The UK GDP growth forecast has been lowered in 2024 to 0.7% from the previous 1.8%. This was announced by the head of the Ministry of Finance of the United Kingdom, Jeremy Hunt, speaking in the House of Commons with the autumn budget message.

According to Hunt, the Office for Budget Responsibility expects the economy to grow by 0.6% this year and 0.7% next year. After that, growth will be 1.4% in 2025, 1.9% in 2026, 2% in 2027 and 1.7% in 2028. Calculations and forecasts of this non-governmental consulting organization are traditionally used by the Ministry of Finance when preparing the budget.

In March, the Office for Budget Responsibility expected a slight contraction of the UK economy by the end of this year (by 0.2%), but next year it predicted growth of 1.8% and 2.5% in 2025.

Hunt noted that inflation rates in the kingdom are now lower than in almost half of the EU economies.
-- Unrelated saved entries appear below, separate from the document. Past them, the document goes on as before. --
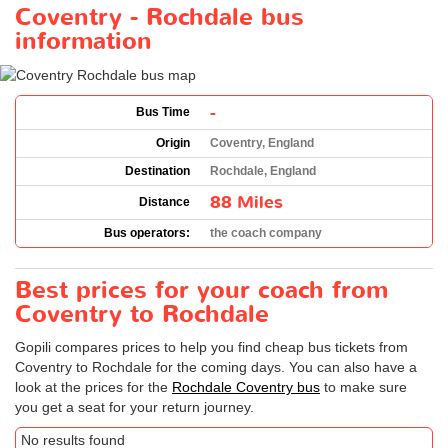
Coventry - Rochdale bus
information
-
Bus Time
Origin
Coventry, England
Destination
Rochdale, England
88 Miles
Distance
Bus operators:
the coach company
Best prices for your coach from
Coventry to Rochdale
Gopili compares prices to help you find cheap bus tickets from
Coventry to Rochdale for the coming days. You can also have a
look at the prices for the
Rochdale Coventry bus
to make sure
you get a seat for your return journey.
No results found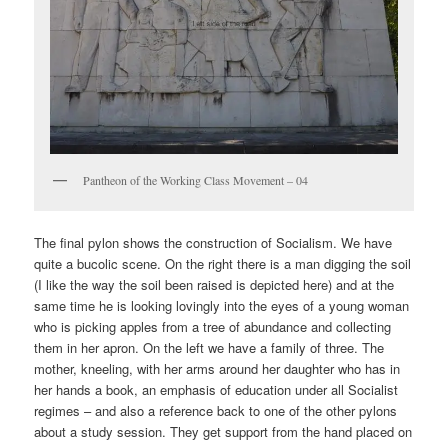
Pantheon of the Working Class Movement – 04
The final pylon shows the construction of Socialism. We have
quite a bucolic scene. On the right there is a man digging the soil
(I like the way the soil been raised is depicted here) and at the
same time he is looking lovingly into the eyes of a young woman
who is picking apples from a tree of abundance and collecting
them in her apron. On the left we have a family of three. The
mother, kneeling, with her arms around her daughter who has in
her hands a book, an emphasis of education under all Socialist
regimes – and also a reference back to one of the other pylons
about a study session. They get support from the hand placed on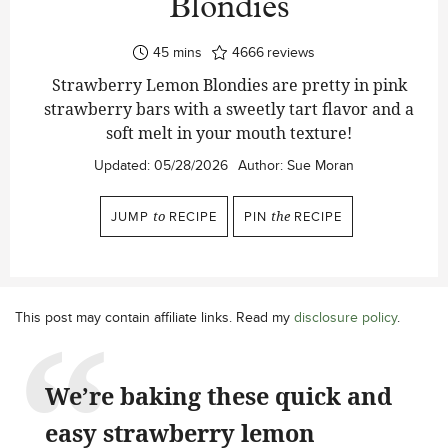
Blondies
minutes
45
mins
4666
reviews
Strawberry Lemon Blondies are pretty in pink
strawberry bars with a sweetly tart flavor and a
soft melt in your mouth texture!
Updated:
05/28/2026
Author:
Sue Moran
JUMP
to
RECIPE
PIN
the
RECIPE
This post may contain affiliate links. Read my
disclosure policy
.
We’re baking these quick and
easy strawberry lemon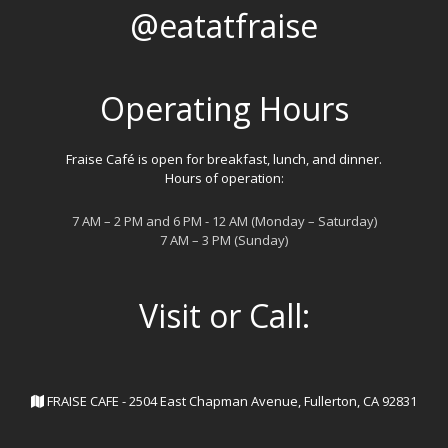
@eatatfraise
Operating Hours
Fraise Café is open for breakfast, lunch, and dinner.
Hours of operation:
7 AM – 2 PM and 6 PM - 12 AM (Monday – Saturday)
7 AM – 3 PM (Sunday)
Visit or Call:
FRAISE CAFE - 2504 East Chapman Avenue, Fullerton, CA 92831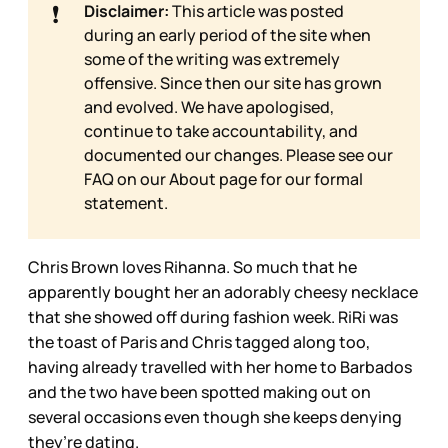
❗
Disclaimer:
This article was posted
during an early period of the site when
some of the writing was extremely
offensive. Since then our site has grown
and evolved. We have apologised,
continue to take accountability, and
documented our changes. Please see our
FAQ on our
About page for our formal
statement.
Chris Brown loves Rihanna. So much that he
apparently bought her an adorably cheesy necklace
that she showed off during fashion week. RiRi was
the toast of Paris and Chris tagged along too,
having already travelled with her home to Barbados
and the two have been spotted making out on
several occasions even though she keeps denying
they’re dating.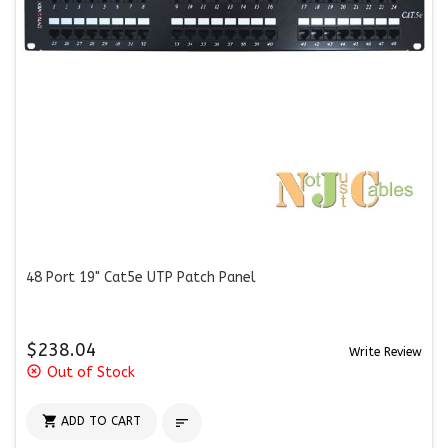
48 Port 19" Cat5e UTP Patch Panel
$238.04
Write Review
highlight_off
Out of Stock

ADD TO CART
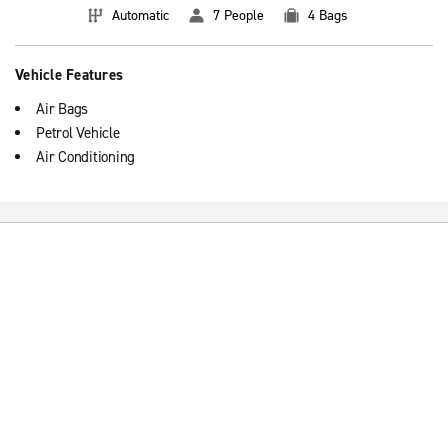
Automatic
7 People
4 Bags
Vehicle Features
Air Bags
Petrol Vehicle
Air Conditioning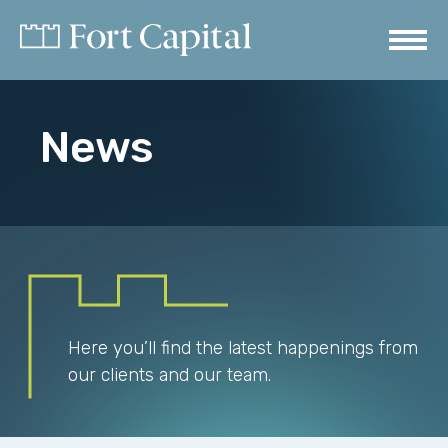
News
Here you’ll find the latest happenings from
our clients and our team.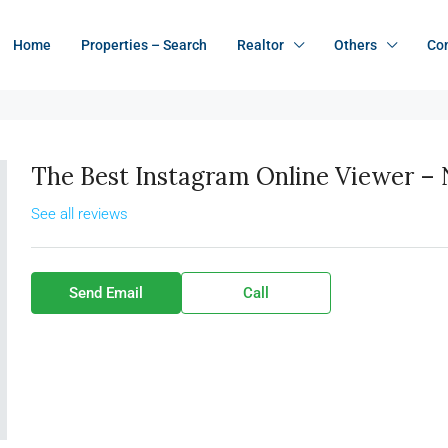
Home
Properties – Search
Realtor
Others
Co
The Best Instagram Online Viewer 
See all reviews
Send Email
Call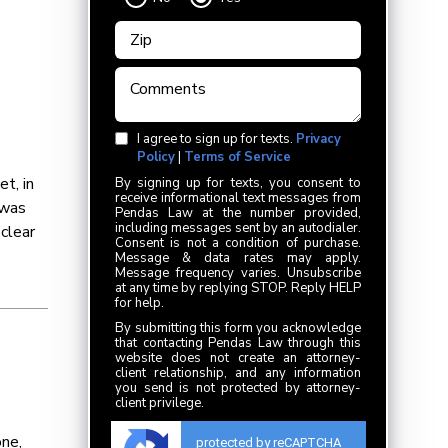
I agree to sign up for texts.
Privacy
Policy
|
Terms of Service
t, in
By signing up for texts, you consent to
receive informational text messages from
 was
Pendas Law at the number provided,
including messages sent by an autodialer.
 clear
Consent is not a condition of purchase.
Message & data rates may apply.
Message frequency varies. Unsubscribe
at any time by replying STOP. Reply HELP
for help.
By submitting this form you acknowledge
that contacting Pendas Law through this
website does not create an attorney-
client relationship, and any information
you send is not protected by attorney-
client privilege.
ne,
protected by reCAPTCHA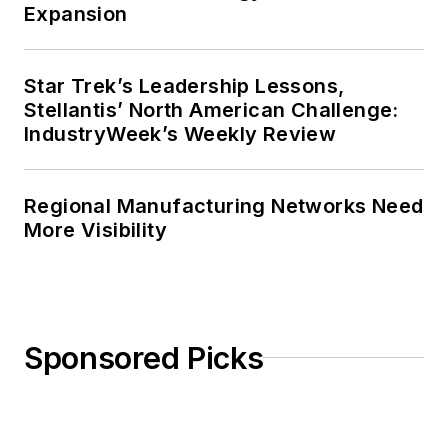
Expansion
Journal of Graduate Liberal Studies
during the twelve-year editorship
of R. Barry Leavis of Rollins
Star Trek’s Leadership Lessons,
Stellantis’ North American Challenge:
College. John McClenahen’s
IndustryWeek’s Weekly Review
several journalism prizes include
the coveted Jesse H. Neal Award.
He also is the author of the
Regional Manufacturing Networks Need
commemorative poem “Upon 50
More Visibility
Years,” celebrating the fiftieth
anniversary of the founding of
Wolfson College Cambridge, and
appearing in “The Wolfson Review.”
Sponsored Picks
John McClenahen received a
B.A. (English with a minor in
government) from St. Lawrence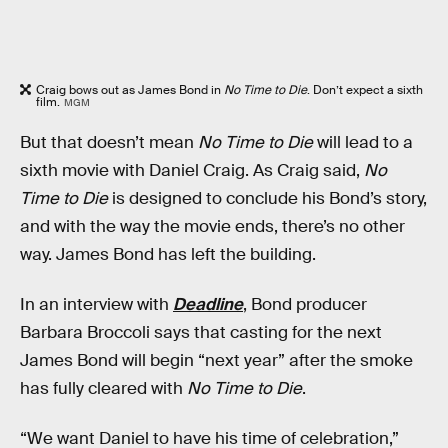
Craig bows out as James Bond in
No Time to Die
. Don’t expect a sixth
film.
MGM
But that doesn’t mean
No Time to Die
will lead to a
sixth movie with Daniel Craig. As Craig said,
No
Time to Die
is designed to conclude his Bond’s story,
and with the way the movie ends, there’s no other
way. James Bond has left the building.
In an interview with
Deadline
, Bond producer
Barbara Broccoli says that casting for the next
James Bond will begin “next year” after the smoke
has fully cleared with
No Time to Die
.
“We want Daniel to have his time of celebration,”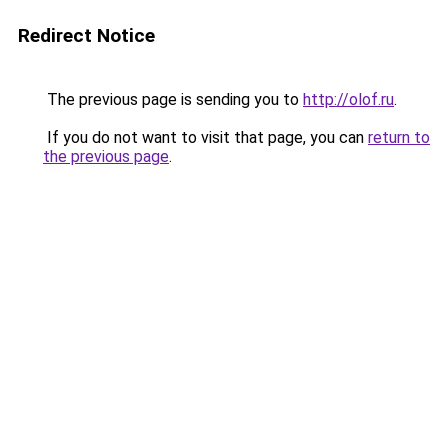
Redirect Notice
The previous page is sending you to
http://olof.ru
.
If you do not want to visit that page, you can
return to
the previous page
.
Referring to the forecasts of the Office for Budget Responsibility, he stated that "the overall inflation rate will fall to 2.8% by the end of 2024, and then fall to the target of 2 percent in 2025.

Regarding the public debt, the Finance Minister said that its share in the ratio to GDP will decrease to 92.8% by 2028-2029, and the level of public sector borrowing by the same period will reach 1.1% compared to the current 4.5%. Hunt also said that in April next year, state pensions will increase by 8.5%.

According to the Finance Minister, his autumn statement announces 110 different measures aimed at "ensuring the growth of the British economy" on the eve of parliamentary elections to be held in the kingdom no later than the beginning of 2025. A significant part of the measures involves supporting small businesses, including British hotels, restaurants and pubs, which were promised a freeze on excise taxes on alcohol until August 2024. The Finance Ministry's plan also provides assistance to innovative industries through new tax deductions and simplification of procedures for approving construction projects.

Hunt also announced the "largest-ever" increase in the minimum wage for workers over the age of 23 by 9.8%, to 11.44 pounds ($13) per hour. In addition, the amount of mandatory contributions to the national insurance system, from which various benefits and pension payments are financed, will be reduced. The basic rate of this tax, paid from the first thousand pounds of income that an employee receives per month, will decrease from 12% to 10%.